Two fundamentally different physical mechanisms are likely to occur: a rapid, diluted flow (containing less than 1% particles in volume terms), the turbulence of which holds the particles in suspension, or a mixture with close to maximum concentration of particles, within which the interstitial gas pressure reduces internal friction. Until recently, only the diluted flow model had been proved in quantitative terms, requiring propagation velocities of over 200 m/s.
The objective of this research is to understand the behaviour of pyroclastic flows using a clearly characterised example to define a model applicable to all super eruptions occurring on Earth.
In this study, researchers studied the ignimbrite at Peach Spring (Arizona, United States), formed by flows of more than 170 km during an eruption that occurred 18.8 million years ago, giving off over 1,300 km3 of magma and leading to the formation of a hug volcanic crater (or caldera).
They looked closely at large blocks of rock (> 0,5-1 m) found in the ignimbrite studied, initially present in the substrata but carried along by the pyroclastic flows. An initial analysis revealed that the movement of these blocks could not have been triggered by diluted flows at realistic speeds.
To understand this entrainment process, the researchers then worked in the laboratory to simulate the propagation of pyroclastic flow on a particulate substratum. The procedure, developed with partners from the University of Chile, means generating, on a small scale, a gravity flow comprising a dense mixture of solid particles and air.
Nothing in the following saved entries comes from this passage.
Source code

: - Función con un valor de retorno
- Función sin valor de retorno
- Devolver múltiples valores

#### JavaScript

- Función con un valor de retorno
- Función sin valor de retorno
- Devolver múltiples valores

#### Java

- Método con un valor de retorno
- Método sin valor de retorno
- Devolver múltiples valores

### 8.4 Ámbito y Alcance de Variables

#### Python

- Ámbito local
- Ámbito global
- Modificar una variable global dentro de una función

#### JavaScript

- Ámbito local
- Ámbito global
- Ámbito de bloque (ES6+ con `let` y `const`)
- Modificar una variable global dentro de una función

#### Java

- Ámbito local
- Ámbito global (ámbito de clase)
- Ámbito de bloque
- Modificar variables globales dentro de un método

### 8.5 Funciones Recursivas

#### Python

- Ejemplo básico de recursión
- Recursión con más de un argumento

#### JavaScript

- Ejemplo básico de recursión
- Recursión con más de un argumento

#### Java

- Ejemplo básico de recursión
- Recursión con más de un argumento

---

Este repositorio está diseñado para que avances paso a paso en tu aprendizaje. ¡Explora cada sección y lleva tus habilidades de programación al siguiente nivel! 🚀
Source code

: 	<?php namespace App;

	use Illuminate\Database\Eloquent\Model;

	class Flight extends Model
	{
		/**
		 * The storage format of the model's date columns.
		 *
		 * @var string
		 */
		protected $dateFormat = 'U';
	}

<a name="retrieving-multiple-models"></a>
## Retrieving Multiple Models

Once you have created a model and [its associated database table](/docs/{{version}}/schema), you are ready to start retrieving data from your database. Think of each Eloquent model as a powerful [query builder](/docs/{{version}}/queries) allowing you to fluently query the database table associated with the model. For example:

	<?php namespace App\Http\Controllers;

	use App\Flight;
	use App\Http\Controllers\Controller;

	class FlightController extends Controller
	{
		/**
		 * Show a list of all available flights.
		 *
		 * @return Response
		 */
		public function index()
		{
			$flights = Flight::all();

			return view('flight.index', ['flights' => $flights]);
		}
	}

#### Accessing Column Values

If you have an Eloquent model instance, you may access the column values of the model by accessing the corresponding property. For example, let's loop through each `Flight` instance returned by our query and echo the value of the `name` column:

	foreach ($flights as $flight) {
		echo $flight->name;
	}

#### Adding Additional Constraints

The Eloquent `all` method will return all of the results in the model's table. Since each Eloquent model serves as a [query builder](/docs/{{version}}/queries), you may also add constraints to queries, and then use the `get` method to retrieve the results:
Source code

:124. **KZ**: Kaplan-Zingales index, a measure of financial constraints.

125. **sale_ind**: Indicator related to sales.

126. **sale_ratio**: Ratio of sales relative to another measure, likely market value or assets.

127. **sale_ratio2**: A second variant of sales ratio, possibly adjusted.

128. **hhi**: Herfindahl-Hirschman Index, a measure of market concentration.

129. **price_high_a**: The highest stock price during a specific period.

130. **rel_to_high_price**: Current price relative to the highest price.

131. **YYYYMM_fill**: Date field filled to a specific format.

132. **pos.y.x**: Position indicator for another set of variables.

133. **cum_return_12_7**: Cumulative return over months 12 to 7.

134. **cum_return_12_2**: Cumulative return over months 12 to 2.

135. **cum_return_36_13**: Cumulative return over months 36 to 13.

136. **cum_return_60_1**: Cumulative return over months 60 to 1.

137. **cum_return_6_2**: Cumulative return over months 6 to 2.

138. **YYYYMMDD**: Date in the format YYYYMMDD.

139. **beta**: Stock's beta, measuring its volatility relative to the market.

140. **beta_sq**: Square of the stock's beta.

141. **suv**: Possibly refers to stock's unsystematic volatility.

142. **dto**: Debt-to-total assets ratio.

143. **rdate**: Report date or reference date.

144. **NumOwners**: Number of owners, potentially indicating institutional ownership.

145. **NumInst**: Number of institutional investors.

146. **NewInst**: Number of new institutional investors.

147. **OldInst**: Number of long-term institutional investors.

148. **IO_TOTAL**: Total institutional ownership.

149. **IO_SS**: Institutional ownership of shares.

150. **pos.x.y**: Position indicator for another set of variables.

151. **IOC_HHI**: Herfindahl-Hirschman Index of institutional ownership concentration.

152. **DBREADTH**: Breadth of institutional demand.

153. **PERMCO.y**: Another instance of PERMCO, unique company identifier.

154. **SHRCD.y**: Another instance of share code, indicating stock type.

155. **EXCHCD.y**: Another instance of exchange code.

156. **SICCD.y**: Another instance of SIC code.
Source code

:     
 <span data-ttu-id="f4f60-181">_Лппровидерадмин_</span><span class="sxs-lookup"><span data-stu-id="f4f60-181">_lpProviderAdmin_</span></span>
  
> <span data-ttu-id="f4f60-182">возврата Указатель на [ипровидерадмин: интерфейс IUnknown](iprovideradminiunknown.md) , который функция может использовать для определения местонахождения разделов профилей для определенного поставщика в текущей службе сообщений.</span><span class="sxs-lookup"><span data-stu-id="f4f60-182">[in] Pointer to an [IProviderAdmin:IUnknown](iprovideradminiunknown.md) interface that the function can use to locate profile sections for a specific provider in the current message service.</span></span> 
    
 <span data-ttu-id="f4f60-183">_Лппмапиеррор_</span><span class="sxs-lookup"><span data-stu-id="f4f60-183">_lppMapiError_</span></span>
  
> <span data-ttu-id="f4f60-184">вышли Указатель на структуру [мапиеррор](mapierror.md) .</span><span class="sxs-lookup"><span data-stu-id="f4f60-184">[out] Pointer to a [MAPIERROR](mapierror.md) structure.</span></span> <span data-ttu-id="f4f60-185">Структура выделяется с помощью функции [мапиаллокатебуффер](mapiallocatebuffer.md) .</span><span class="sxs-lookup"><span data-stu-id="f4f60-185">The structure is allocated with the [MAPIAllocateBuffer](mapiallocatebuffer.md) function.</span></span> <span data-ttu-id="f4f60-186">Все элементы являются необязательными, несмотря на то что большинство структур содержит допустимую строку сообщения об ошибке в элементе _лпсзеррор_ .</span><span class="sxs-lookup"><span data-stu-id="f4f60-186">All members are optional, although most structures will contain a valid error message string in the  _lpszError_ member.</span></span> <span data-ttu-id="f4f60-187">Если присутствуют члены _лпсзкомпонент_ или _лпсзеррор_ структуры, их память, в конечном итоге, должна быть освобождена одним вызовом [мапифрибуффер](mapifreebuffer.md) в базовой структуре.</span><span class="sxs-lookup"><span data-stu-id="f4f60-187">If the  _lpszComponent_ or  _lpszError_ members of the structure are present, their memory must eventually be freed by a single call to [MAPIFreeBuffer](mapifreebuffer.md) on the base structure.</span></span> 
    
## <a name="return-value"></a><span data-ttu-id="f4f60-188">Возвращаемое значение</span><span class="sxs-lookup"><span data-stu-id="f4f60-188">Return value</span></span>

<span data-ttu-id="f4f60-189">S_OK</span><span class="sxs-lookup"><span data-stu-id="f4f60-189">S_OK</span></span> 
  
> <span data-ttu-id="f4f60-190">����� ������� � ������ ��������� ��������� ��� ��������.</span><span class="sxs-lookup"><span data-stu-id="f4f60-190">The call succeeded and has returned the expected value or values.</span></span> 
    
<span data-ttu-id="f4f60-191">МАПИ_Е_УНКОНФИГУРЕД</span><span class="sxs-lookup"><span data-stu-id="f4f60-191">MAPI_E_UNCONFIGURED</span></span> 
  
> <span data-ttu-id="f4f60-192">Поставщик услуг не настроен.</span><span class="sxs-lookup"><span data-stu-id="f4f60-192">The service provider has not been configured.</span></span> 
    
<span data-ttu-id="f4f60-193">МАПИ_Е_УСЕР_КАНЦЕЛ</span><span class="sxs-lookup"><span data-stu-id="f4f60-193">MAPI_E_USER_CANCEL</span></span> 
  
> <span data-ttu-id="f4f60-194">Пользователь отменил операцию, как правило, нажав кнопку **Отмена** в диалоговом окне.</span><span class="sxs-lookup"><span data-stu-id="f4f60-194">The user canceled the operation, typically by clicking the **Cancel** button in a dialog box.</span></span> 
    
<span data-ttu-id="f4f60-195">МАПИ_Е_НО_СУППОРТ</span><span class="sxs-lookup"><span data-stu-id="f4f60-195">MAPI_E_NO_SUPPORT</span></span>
Thanks to these experiments, the researchers demonstrated, for the first time, that a pressure gradient generated at the base of the flow can lift particles from the substratum; they are then borne in the flow and taken downstream.
Applying the experimental principle that links the size of the substratum particles carried to the speed of the flow, the authors were able to calculate the speed of the pyroclastic flows that formed the Peach Spring ignimbrite: between 5 and 20 m/s. This speed over a minimum distance of 170km, was then used to determine the duration of the eruption (between 2.5 and 10 hours), and its flow rate (107-108 m3/s), higher than any known to date.
Using this combination of laboratory experiments and data from the field, the researchers concluded that during a super eruption, a high eruptive flow over several hours and sustained interstitial gas pressure in pyroclastic flows can be more effective than an extremely rapid diluted suspension when it comes to covering very long distances.
This new take on the propagation mechanisms of pyroclastic flows forces us to reconsider the interpretations of many of the ignimbrites generated by super eruptions in the Earth’s history. It opens new possibilities for better assessing volcanic hazards, especially along the Andes, which encompass some of the planet’s most active volcanoes. Chimborazo, Cotopaxi, Tungurahua (Ecuador), Ubinas, Misti (Peru), Lascar, Villarrica, Calbuco (Chili), etc.
Managing volcanic risks and hazards is a priority for IRD and is part of the long-standing scientific cooperation with partners in countries in the Global South, in the Andes (Chile, Ecuador and Peru) and in the Indian and Pacific oceans (Indonesia, Vanuatu).
Since 2015, a consortium has been formed in Latin America and serves as a regional cooperation instrument. This is the VIMESEA project. Coordinated by IRD and the national commission for scientific and technological research in Chile (CONICYT) and funded by the European Commission, this project aims to deepen knowledge into the mechanisms of volcanic eruptions in the Andes and their impacts on the environment and societies. It involves several European research institutes (CNRS magma and volcano institute, Université Blaise Pascal and IRD, Bristol University, University of Munich, Pisa volcanology institute) and others from South America (University of Chile, Peru’s geological, mining and metallurgy institute, Ecuador’s geophysical institute).